REQUIRED TASKS →
1. Summarize the Ascend NPU guide in two sentences.
2. List every software package named in the core version requirements of the Ascend NPU guide, along with its required version.
3. From the Ascend NPU guide, reproduce the passage that starts at "Recommended Base Image" and runs up to and including "to your hardware.".

EXTRACTED TEXT →
####################
Ascend NPU

SiiRL is also supports for Huawei’s Ascend NPU devices. This guide has been tested with the following hardware: - Atlas 200T A2 Box16

Installation Process

Core Environment Requirements

Ensure your environment meets these core software version requirements:

Software	Version
Python	== 3.10
CANN	== 8.1.RC1
PyTorch	== 2.5.1
torch_npu	== 2.5.1.RC1

Recommended Base Image

For a smoother setup, we strongly recommend using our pre-built Docker image, which includes all necessary dependencies. Please note this pre-built docker image contains torch, torch-npu, vLLM and vLLM-Ascend packages, after pulling it you only need to install siiRL framework from source.

docker pull crispig/verl_npu:cann8.1rc1-py3.10-torch2.5.1-vllm-ascend0.7.3.post1-250616

Compiling vLLM and vllm-ascend [Optional]

Proper integration of vLLM within siiRL requires compiling both vllm and vllm-ascend from source. Follow the steps below, paying close attention to the instructions specific to your hardware.
####################
EXCERPTED RECORDS →
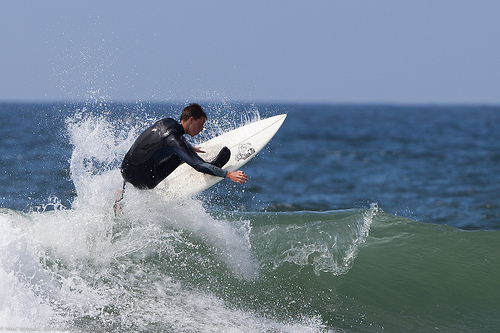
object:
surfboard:
[63, 113, 289, 240]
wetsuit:
[118, 117, 227, 189]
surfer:
[119, 103, 249, 191]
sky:
[1, 2, 500, 104]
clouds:
[6, 7, 500, 58]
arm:
[167, 135, 228, 178]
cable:
[113, 179, 126, 216]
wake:
[0, 191, 211, 332]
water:
[1, 103, 499, 333]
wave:
[0, 212, 499, 333]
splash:
[67, 115, 121, 275]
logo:
[235, 141, 256, 163]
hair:
[180, 103, 207, 122]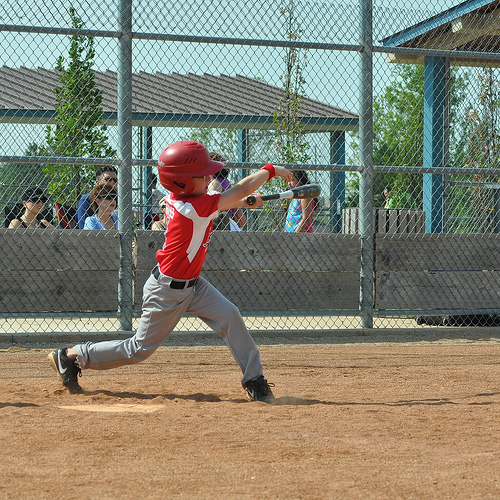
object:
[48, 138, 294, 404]
boy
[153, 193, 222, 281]
shirt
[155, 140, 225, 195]
helmet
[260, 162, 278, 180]
bracelet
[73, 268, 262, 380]
pants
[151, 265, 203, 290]
belt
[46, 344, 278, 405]
shoes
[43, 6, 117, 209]
tree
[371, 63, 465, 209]
tree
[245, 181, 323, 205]
baseball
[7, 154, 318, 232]
people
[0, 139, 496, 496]
game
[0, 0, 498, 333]
fence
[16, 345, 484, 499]
baseball diamond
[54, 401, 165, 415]
home plate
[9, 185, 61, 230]
woman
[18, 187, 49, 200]
visor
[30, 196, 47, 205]
sunglasses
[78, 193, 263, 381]
uniform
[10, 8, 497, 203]
trees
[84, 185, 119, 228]
person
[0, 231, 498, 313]
wooden boards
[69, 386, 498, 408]
shadow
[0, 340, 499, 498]
baseball field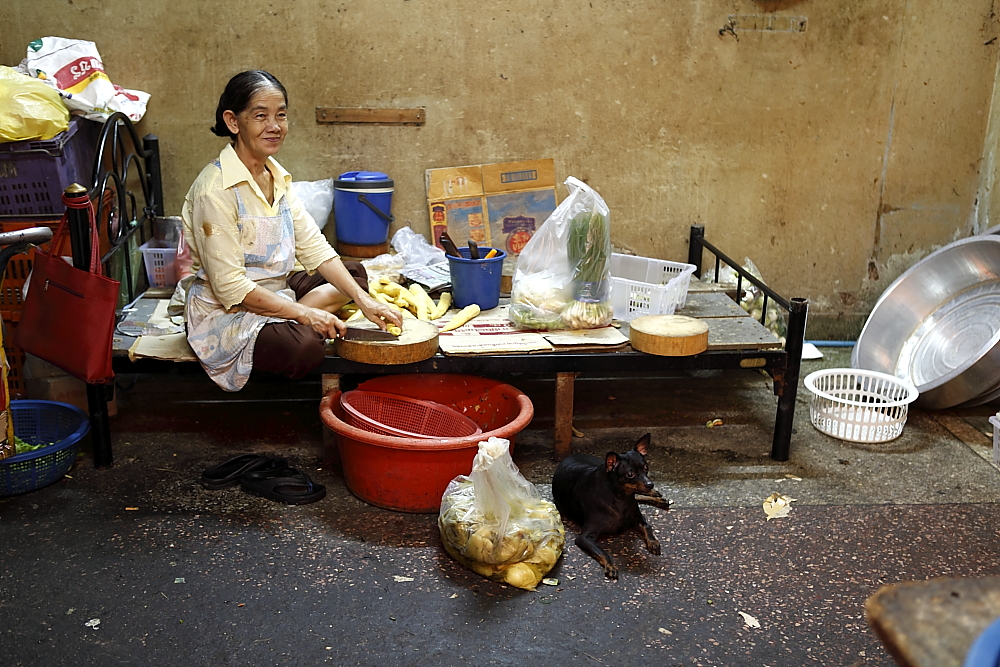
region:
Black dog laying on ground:
[550, 429, 672, 586]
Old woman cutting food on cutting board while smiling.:
[172, 67, 439, 388]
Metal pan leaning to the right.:
[848, 229, 998, 419]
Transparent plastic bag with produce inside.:
[504, 161, 616, 338]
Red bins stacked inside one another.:
[311, 366, 536, 518]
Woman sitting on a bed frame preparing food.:
[65, 69, 807, 469]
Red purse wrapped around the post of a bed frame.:
[12, 117, 163, 464]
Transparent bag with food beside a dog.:
[435, 433, 673, 598]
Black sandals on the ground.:
[188, 441, 335, 513]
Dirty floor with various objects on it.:
[2, 354, 994, 664]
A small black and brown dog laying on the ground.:
[552, 430, 674, 580]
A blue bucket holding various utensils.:
[439, 227, 506, 309]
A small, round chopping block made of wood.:
[625, 307, 713, 358]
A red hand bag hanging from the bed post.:
[11, 180, 121, 384]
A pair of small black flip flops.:
[194, 441, 328, 502]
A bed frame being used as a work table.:
[61, 130, 795, 470]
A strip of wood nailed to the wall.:
[309, 100, 431, 128]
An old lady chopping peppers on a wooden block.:
[169, 69, 439, 381]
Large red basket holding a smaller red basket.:
[319, 366, 536, 513]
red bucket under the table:
[323, 363, 514, 493]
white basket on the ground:
[799, 359, 909, 439]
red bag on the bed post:
[25, 177, 135, 374]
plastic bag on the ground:
[412, 423, 566, 615]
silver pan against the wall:
[829, 213, 999, 378]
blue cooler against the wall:
[322, 153, 397, 240]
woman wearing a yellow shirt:
[152, 127, 320, 299]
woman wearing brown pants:
[257, 314, 318, 379]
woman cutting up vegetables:
[174, 63, 442, 377]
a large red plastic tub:
[312, 361, 534, 511]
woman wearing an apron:
[172, 60, 387, 387]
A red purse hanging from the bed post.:
[36, 169, 130, 379]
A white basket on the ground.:
[816, 347, 893, 454]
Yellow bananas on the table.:
[363, 276, 490, 336]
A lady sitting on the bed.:
[162, 50, 336, 311]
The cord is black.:
[216, 431, 343, 528]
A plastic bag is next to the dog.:
[437, 461, 569, 589]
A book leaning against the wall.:
[443, 141, 560, 265]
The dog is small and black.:
[550, 441, 672, 571]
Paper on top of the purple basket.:
[32, 34, 139, 121]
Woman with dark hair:
[142, 69, 442, 387]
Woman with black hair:
[149, 67, 429, 362]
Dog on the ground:
[526, 439, 733, 583]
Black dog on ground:
[539, 444, 720, 565]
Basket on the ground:
[801, 372, 923, 439]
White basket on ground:
[775, 375, 919, 440]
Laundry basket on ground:
[801, 375, 932, 446]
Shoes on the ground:
[190, 432, 340, 522]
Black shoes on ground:
[195, 440, 325, 510]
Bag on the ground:
[405, 434, 576, 615]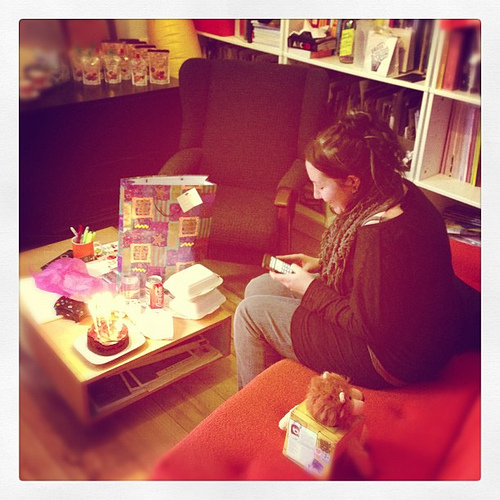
####################
ANSWERS TO EACH TASK →
1. siiRL supports Huawei's Ascend NPU devices, was tested on the Atlas 200T A2 Box16, and requires specific versions of Python, CANN, PyTorch and torch_npu. A pre-built Docker image is strongly recommended because it already contains torch, torch-npu, vLLM and vLLM-Ascend, so only siiRL must be installed from source, while proper vLLM integration requires compiling both vllm and vllm-ascend from source.

2.
- Python == 3.10
- CANN == 8.1.RC1
- PyTorch == 2.5.1
- torch_npu == 2.5.1.RC1

3.
Recommended Base Image

For a smoother setup, we strongly recommend using our pre-built Docker image, which includes all necessary dependencies. Please note this pre-built docker image contains torch, torch-npu, vLLM and vLLM-Ascend packages, after pulling it you only need to install siiRL framework from source.

docker pull crispig/verl_npu:cann8.1rc1-py3.10-torch2.5.1-vllm-ascend0.7.3.post1-250616

Compiling vLLM and vllm-ascend [Optional]

Proper integration of vLLM within siiRL requires compiling both vllm and vllm-ascend from source. Follow the steps below, paying close attention to the instructions specific to your hardware.